Türk tiyatrosunun önde gelen isimlerinden Engin Alkan, "Ölümün Tersi Arzudur" ile sahne sanatlarının farklı yönlerini ustalıkla bir araya getiriyor. Hem oyunun yazarı ve yönetmeni olarak hem de sahnede başrolde yer alarak, tiyatro dünyasında üç önemli rolü ustalıkla icra ediyor. 16 Mayıs akşamı %100 Studio’da sahne alacak Engin Alkan ile yaptığımız bu röportajda, bir oyunda hem yazar, yönetmen ve oyuncu olarak birden fazla rol üstlenmenin zorluklarından, yaratıcılığın sınırlarını zorlamanın keyfine kadar geniş bir yelpazede konuşuyoruz.

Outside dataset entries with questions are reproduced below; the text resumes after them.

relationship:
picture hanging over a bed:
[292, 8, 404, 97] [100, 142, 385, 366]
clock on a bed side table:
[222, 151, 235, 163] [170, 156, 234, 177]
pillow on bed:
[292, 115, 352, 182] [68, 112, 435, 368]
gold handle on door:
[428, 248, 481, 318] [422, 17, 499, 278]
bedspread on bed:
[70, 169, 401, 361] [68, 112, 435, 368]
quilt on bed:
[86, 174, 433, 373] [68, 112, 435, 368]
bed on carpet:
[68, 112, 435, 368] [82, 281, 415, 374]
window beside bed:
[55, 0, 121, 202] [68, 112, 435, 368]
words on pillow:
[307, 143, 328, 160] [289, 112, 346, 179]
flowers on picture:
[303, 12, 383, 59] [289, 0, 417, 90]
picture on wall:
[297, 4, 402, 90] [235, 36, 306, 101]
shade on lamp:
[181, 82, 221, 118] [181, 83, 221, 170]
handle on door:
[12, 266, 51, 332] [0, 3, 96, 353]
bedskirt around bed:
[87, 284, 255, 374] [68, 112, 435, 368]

"Ölümün Tersi Arzudur" adlı oyununuzu Tennessee Williams'ın "A Streetcar Named Desire" eserinden esinlenerek kaleme aldınız. Bu oyunun yazarı ve yönetmeni olarak, Williams'ın eserinden ne gibi ilhamlar aldınız ve kendi yorumunuzu nasıl kattınız?

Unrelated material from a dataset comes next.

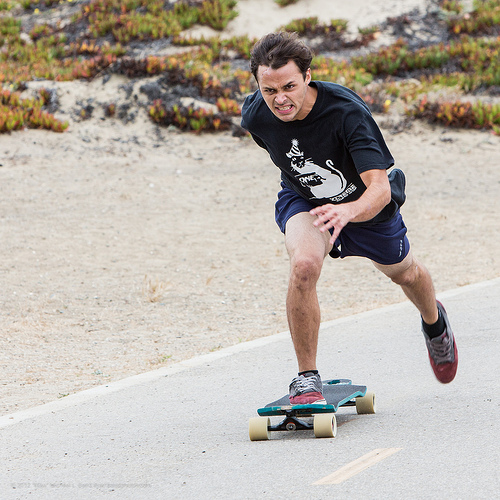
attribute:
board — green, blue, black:
[241, 371, 386, 445]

Ölümün Tersi Arzudur orijinal eserle ana karakterleri, temel kurgusu ve çatışkıları bakımından aynı çizgide ilerler. Bu yeniden yazım ana ekseni kaybetmeden içeriğin daha genişletildiği bir çalışmadır. Orijinal eserde 40'lı yıllardan itibaren, dünya savaşlarının da etkisiyle sıklıkla ele alınan baskılanan kadınlık, ataerkil ahlak ve toplumsal linç kavramlarına yeni katmanların eklenmesiyle farklı bir okuma içerir. Bu katmanlar orijinal metindeki çatışkıları oluşturan "güneylilik", "göçmenlik", bir varoş labirentinin içinde yaşanan "sınıfsal kast hiyerarşisi" vb. gerilimlerin daha geniş izleklerine bizim coğrafyamızda, bugünün karşılıkları üzerinden ulaşmayı amaçlar. Yakın tarihimizin ve günümüzün göç hikayeleri, baskın kültürün asimilasyon hamleleri, toplumsal cinsiyet rolleri ve feodal refleksler, Doğuya ve Batıya ilişkin aidiyet sarmalları, içgüdüler ve ezberlenmiş entelektüel argümanlar daha yakın bir mercek altındadır.

Berlin Kreuzberg'de yaşanan olağandışı olayları konu alan "Ölümün Tersi Arzudur," iktidar, erk ve ötekileştirme gibi kavramları tartışıyor. Bu kavramları işlerken nelere dikkat ettiniz ve izleyicilere ne gibi mesajlar vermek istediniz?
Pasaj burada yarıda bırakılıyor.